Urinary biomarkers for the non-invasive diagnosis of endometriosis.Cochrane Database Syst Rev. 2015 Dec 23CD
About 10% of reproductive-aged women suffer from endometriosis which is a costly chronic disease that causes pelvic pain and subfertility. Laparoscopy is the 'gold standard' diagnostic test for endometriosis, but it is expensive and carries surgical risks. Currently, there are no simple non-invasive or minimally-invasive tests available in clinical practice that accurately diagnoses endometriosis.
1. To provide summary estimates of the diagnostic accuracy of urinary biomarkers for the diagnosis of pelvic endometriosis compared to surgical diagnosis as a reference standard.2. To assess the diagnostic utility of biomarkers that could differentiate ovarian endometrioma from other ovarian masses.Urinary biomarkers were evaluated as replacement tests for surgical diagnosis and as triage tests to inform decisions to undertake surgery for endometriosis.
The searches were not restricted to particular study design, language or publication dates. We searched the following databases to 20 April - 31 July 2015: CENTRAL, MEDLINE, EMBASE, CINAHL, PsycINFO, Web of Science, LILACS, OAIster, TRIP and ClinicalTrials.gov (trial register). MEDION, DARE, and PubMed were also searched to identify reviews and guidelines as reference sources of potentially relevant studies. Recently published papers not yet indexed in the major databases were also sought. The search strategy incorporated words in the title, abstract, text words across the record and the medical subject headings (MeSH) and was modified for each database.
Published peer-reviewed, randomised controlled or cross-sectional studies of any size were considered, which included prospectively collected samples from any population of reproductive-aged women suspected of having one or more of the following target conditions: ovarian, peritoneal or deep infiltrating endometriosis (DIE). We included studies comparing the diagnostic test accuracy of one or more urinary biomarkers with surgical visualisation of endometriotic lesions.
DATA COLLECTION AND ANALYSIS
Two authors independently collected and performed a quality assessment of the data from each study. For each diagnostic test, the data were classified as positive or negative for the surgical detection of endometriosis and sensitivity and specificity estimates were calculated. If two or more tests were evaluated in the same cohort, each was considered as a separate data set. The bivariate model was used to obtain pooled estimates of sensitivity and specificity whenever sufficient data sets were available. The predetermined criteria for a clinically useful urine test to replace diagnostic surgery was one with a sensitivity of 94% and a specificity of 79% to detect endometriosis.
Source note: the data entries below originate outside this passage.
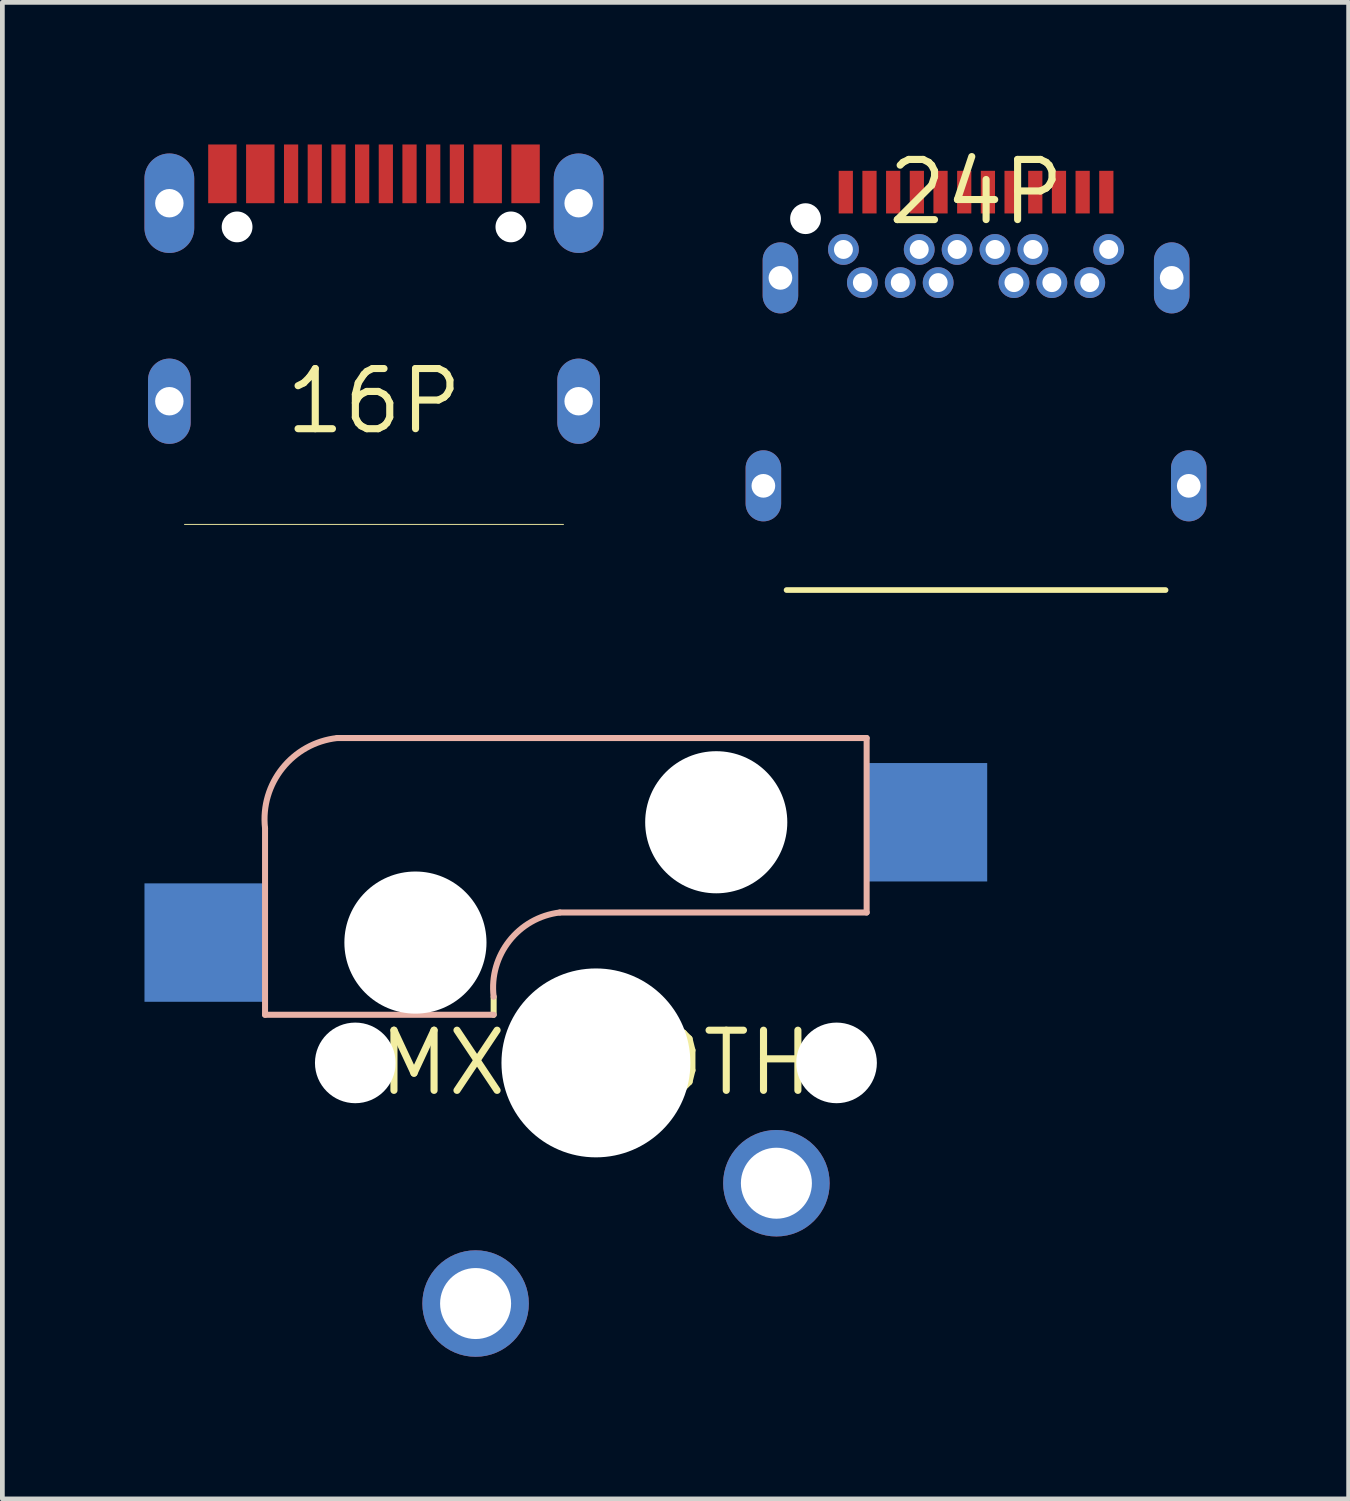
<source format=kicad_pcb>
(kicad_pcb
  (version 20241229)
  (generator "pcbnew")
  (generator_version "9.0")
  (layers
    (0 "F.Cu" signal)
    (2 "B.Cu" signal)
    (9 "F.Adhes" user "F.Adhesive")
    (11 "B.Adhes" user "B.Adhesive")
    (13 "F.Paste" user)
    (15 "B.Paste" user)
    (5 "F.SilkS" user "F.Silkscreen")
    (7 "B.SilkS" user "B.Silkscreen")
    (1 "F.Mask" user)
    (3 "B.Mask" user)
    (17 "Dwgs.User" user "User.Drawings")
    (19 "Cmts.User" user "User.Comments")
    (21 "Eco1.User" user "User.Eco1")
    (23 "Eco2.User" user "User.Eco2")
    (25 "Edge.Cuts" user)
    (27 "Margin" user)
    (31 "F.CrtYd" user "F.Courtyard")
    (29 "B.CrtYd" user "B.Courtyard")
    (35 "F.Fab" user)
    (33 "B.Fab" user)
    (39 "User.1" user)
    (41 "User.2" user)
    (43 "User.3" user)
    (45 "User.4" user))
  (footprint "24P"
    (layer "F.Cu")
    (at 17.555 1.006)
    (property "Reference" "24P" (at 0 0 0) (layer "F.SilkS") (effects (font (size 1.27 1.27) (thickness 0.15))))
    (fp_line (start -4 8.4) (end 4 8.4) (stroke (width 0.12) (type solid)) (layer "F.SilkS"))
    (pad "" np_thru_hole circle (at -3.6 0.56) (size 0.65 0.65) (drill 0.65) (layers "*.Cu" "*.Mask"))
    (pad "A1" smd rect (at -2.75 0 180) (size 0.3 0.9) (layers "F.Cu" "F.Mask" "F.Paste"))
    (pad "A2" smd rect (at -2.25 0 180) (size 0.3 0.9) (layers "F.Cu" "F.Mask" "F.Paste"))
    (pad "A3" smd rect (at -1.75 0 180) (size 0.3 0.9) (layers "F.Cu" "F.Mask" "F.Paste"))
    (pad "A4" smd rect (at -1.25 0 180) (size 0.3 0.9) (layers "F.Cu" "F.Mask" "F.Paste"))
    (pad "A5" smd rect (at -0.75 0 180) (size 0.3 0.9) (layers "F.Cu" "F.Mask" "F.Paste"))
    (pad "A6" smd rect (at -0.25 0 180) (size 0.3 0.9) (layers "F.Cu" "F.Mask" "F.Paste"))
    (pad "A7" smd rect (at 0.25 0 180) (size 0.3 0.9) (layers "F.Cu" "F.Mask" "F.Paste"))
    (pad "A8" smd rect (at 0.75 0 180) (size 0.3 0.9) (layers "F.Cu" "F.Mask" "F.Paste"))
    (pad "A9" smd rect (at 1.25 0 180) (size 0.3 0.9) (layers "F.Cu" "F.Mask" "F.Paste"))
    (pad "A10" smd rect (at 1.75 0 180) (size 0.3 0.9) (layers "F.Cu" "F.Mask" "F.Paste"))
    (pad "A11" smd rect (at 2.25 0 180) (size 0.3 0.9) (layers "F.Cu" "F.Mask" "F.Paste"))
    (pad "A12" smd rect (at 2.75 0 180) (size 0.3 0.9) (layers "F.Cu" "F.Mask" "F.Paste"))
    (pad "B1" thru_hole circle (at 2.8 1.21) (size 0.65 0.65) (drill 0.4) (layers "*.Cu" "*.Mask"))
    (pad "B2" thru_hole circle (at 2.4 1.91) (size 0.65 0.65) (drill 0.4) (layers "*.Cu" "*.Mask"))
    (pad "B3" thru_hole circle (at 1.6 1.91) (size 0.65 0.65) (drill 0.4) (layers "*.Cu" "*.Mask"))
    (pad "B4" thru_hole circle (at 1.2 1.21) (size 0.65 0.65) (drill 0.4) (layers "*.Cu" "*.Mask"))
    (pad "B5" thru_hole circle (at 0.8 1.91) (size 0.65 0.65) (drill 0.4) (layers "*.Cu" "*.Mask"))
    (pad "B6" thru_hole circle (at 0.4 1.21) (size 0.65 0.65) (drill 0.4) (layers "*.Cu" "*.Mask"))
    (pad "B7" thru_hole circle (at -0.4 1.21) (size 0.65 0.65) (drill 0.4) (layers "*.Cu" "*.Mask"))
    (pad "B8" thru_hole circle (at -0.8 1.91) (size 0.65 0.65) (drill 0.4) (layers "*.Cu" "*.Mask"))
    (pad "B9" thru_hole circle (at -1.2 1.21) (size 0.65 0.65) (drill 0.4) (layers "*.Cu" "*.Mask"))
    (pad "B10" thru_hole circle (at -1.6 1.91) (size 0.65 0.65) (drill 0.4) (layers "*.Cu" "*.Mask"))
    (pad "B11" thru_hole circle (at -2.4 1.91) (size 0.65 0.65) (drill 0.4) (layers "*.Cu" "*.Mask"))
    (pad "B12" thru_hole circle (at -2.8 1.21) (size 0.65 0.65) (drill 0.4) (layers "*.Cu" "*.Mask"))
    (pad "SHIELD1" thru_hole oval (at -4.13 1.81 90) (size 1.5 0.75) (drill 0.5) (layers "*.Cu" "*.Mask"))
    (pad "SHIELD2" thru_hole oval (at 4.13 1.81 90) (size 1.5 0.75) (drill 0.5) (layers "*.Cu" "*.Mask"))
    (pad "SHIELD3" thru_hole oval (at -4.49 6.2 90) (size 1.5 0.75) (drill 0.5) (layers "*.Cu" "*.Mask"))
    (pad "SHIELD4" thru_hole oval (at 4.49 6.2 90) (size 1.5 0.75) (drill 0.5) (layers "*.Cu" "*.Mask")))
  (footprint "MX-BOTH"
    (layer "F.Cu")
    (at 9.53 19.388)
    (property "Reference" "MX-BOTH" (at 0 0 0) (layer "F.SilkS") (effects (font (size 1.27 1.27) (thickness 0.15))))
    (fp_line (start -2.159 -1.016) (end -2.159 -1.397) (stroke (width 0.127) (type solid)) (layer "F.SilkS"))
    (fp_line (start -6.985 -1.016) (end -6.985 -4.953) (stroke (width 0.127) (type solid)) (layer "B.SilkS"))
    (fp_line (start -6.985 -1.016) (end -2.159 -1.016) (stroke (width 0.127) (type solid)) (layer "B.SilkS"))
    (fp_line (start -0.762 -3.175) (end 5.715 -3.175) (stroke (width 0.127) (type solid)) (layer "B.SilkS"))
    (fp_line (start 5.715 -6.858) (end -5.461 -6.858) (stroke (width 0.127) (type solid)) (layer "B.SilkS"))
    (fp_line (start 5.715 -6.858) (end 5.715 -3.175) (stroke (width 0.127) (type solid)) (layer "B.SilkS"))
    (fp_arc (start -6.985 -4.953) (mid -6.617538 -6.221131) (end -5.461 -6.858) (stroke (width 0.127) (type solid)) (layer "B.SilkS"))
    (fp_arc (start -2.159 -1.397) (mid -1.828736 -2.575329) (end -0.761999 -3.175001) (stroke (width 0.127) (type solid)) (layer "B.SilkS"))
    (pad "" np_thru_hole circle (at -5.08 0) (size 1.702 1.702) (drill 1.702) (layers "*.Cu" "*.Mask"))
    (pad "" np_thru_hole circle (at -3.81 -2.54) (size 3 3) (drill 3) (layers "*.Cu" "*.Mask"))
    (pad "" np_thru_hole circle (at 0 0) (size 3.988 3.988) (drill 3.988) (layers "*.Cu" "*.Mask"))
    (pad "" np_thru_hole circle (at 2.54 -5.08) (size 3 3) (drill 3) (layers "*.Cu" "*.Mask"))
    (pad "" np_thru_hole circle (at 5.08 0) (size 1.702 1.702) (drill 1.702) (layers "*.Cu" "*.Mask"))
    (pad "P$1" thru_hole circle (at 3.81 2.54 180) (size 2.248 2.248) (drill 1.499) (layers "*.Cu" "*.Mask"))
    (pad "P$2" thru_hole circle (at -2.54 5.08 180) (size 2.248 2.248) (drill 1.499) (layers "*.Cu" "*.Mask"))
    (pad "P$3" smd rect (at -8.255 -2.54) (size 2.55 2.5) (layers "B.Cu" "B.Mask" "B.Paste"))
    (pad "P$4" smd rect (at 6.985 -5.08) (size 2.55 2.5) (layers "B.Cu" "B.Mask" "B.Paste")))
  (footprint "16P"
    (layer "F.Cu")
    (at 4.845 5.42)
    (property "Reference" "16P" (at 0 0 0) (layer "F.SilkS") (effects (font (size 1.27 1.27) (thickness 0.15))))
    (fp_line (start -4 2.6) (end 4 2.6) (stroke (width 0.02) (type solid)) (layer "F.SilkS"))
    (pad "" np_thru_hole circle (at -2.89 -3.68) (size 0.65 0.65) (drill 0.65) (layers "*.Cu" "*.Mask"))
    (pad "" np_thru_hole circle (at 2.89 -3.68) (size 0.65 0.65) (drill 0.65) (layers "*.Cu" "*.Mask"))
    (pad "A1/B12" smd rect (at -3.2 -4.8) (size 0.6 1.24) (layers "F.Cu" "F.Mask" "F.Paste"))
    (pad "A4/B9" smd rect (at -2.4 -4.8) (size 0.6 1.24) (layers "F.Cu" "F.Mask" "F.Paste"))
    (pad "A5" smd rect (at -1.25 -4.8) (size 0.3 1.24) (layers "F.Cu" "F.Mask" "F.Paste"))
    (pad "A6" smd rect (at -0.25 -4.8) (size 0.3 1.24) (layers "F.Cu" "F.Mask" "F.Paste"))
    (pad "A7" smd rect (at 0.25 -4.8) (size 0.3 1.24) (layers "F.Cu" "F.Mask" "F.Paste"))
    (pad "A8" smd rect (at 1.25 -4.8) (size 0.3 1.24) (layers "F.Cu" "F.Mask" "F.Paste"))
    (pad "B1/A12" smd rect (at 3.2 -4.8) (size 0.6 1.24) (layers "F.Cu" "F.Mask" "F.Paste"))
    (pad "B4/A9" smd rect (at 2.4 -4.8) (size 0.6 1.24) (layers "F.Cu" "F.Mask" "F.Paste"))
    (pad "B5" smd rect (at 1.75 -4.8) (size 0.3 1.24) (layers "F.Cu" "F.Mask" "F.Paste"))
    (pad "B6" smd rect (at 0.75 -4.8) (size 0.3 1.24) (layers "F.Cu" "F.Mask" "F.Paste"))
    (pad "B7" smd rect (at -0.75 -4.8) (size 0.3 1.24) (layers "F.Cu" "F.Mask" "F.Paste"))
    (pad "B8" smd rect (at -1.75 -4.8) (size 0.3 1.24) (layers "F.Cu" "F.Mask" "F.Paste"))
    (pad "SHIELD1" thru_hole oval (at -4.32 -4.18 90) (size 2.1 1.05) (drill 0.6) (layers "*.Cu" "*.Mask"))
    (pad "SHIELD2" thru_hole oval (at -4.32 0 90) (size 1.8 0.9) (drill 0.6) (layers "*.Cu" "*.Mask"))
    (pad "SHIELD3" thru_hole oval (at 4.32 -4.18 90) (size 2.1 1.05) (drill 0.6) (layers "*.Cu" "*.Mask"))
    (pad "SHIELD4" thru_hole oval (at 4.32 0 90) (size 1.8 0.9) (drill 0.6) (layers "*.Cu" "*.Mask")))
  (gr_rect
    (start -3 -3)
    (end 25.42 28.592)
    (stroke (width 0.1) (type default))
    (fill no)
    (layer "Edge.Cuts")))
</source>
The criteria for triage tests were set at sensitivity of equal or greater than 95% and specificity of equal or greater than 50%, which in case of negative result rules out the diagnosis (SnOUT test) or sensitivity of equal or greater than 50% with specificity of equal or greater than 95%, which in case of positive result rules the diagnosis in (SpIN test).
We included eight studies involving 646 participants, most of which were of poor methodological quality. The urinary biomarkers were evaluated either in a specific phase of menstrual cycle or irrespective of the cycle phase. Five studies evaluated the diagnostic performance of four urinary biomarkers for endometriosis, including three biomarkers distinguishing women with and without endometriosis (enolase 1 (NNE); vitamin D binding protein (VDBP); and urinary peptide profiling); and one biomarker (cytokeratin 19 (CK 19)) showing no significant difference between the two groups. All of these biomarkers were assessed in small individual studies and could not be statistically evaluated in a meaningful way. None of the biomarkers met the criteria for a replacement test or a triage test. Three studies evaluated three biomarkers that did not differentiate women with endometriosis from disease-free controls.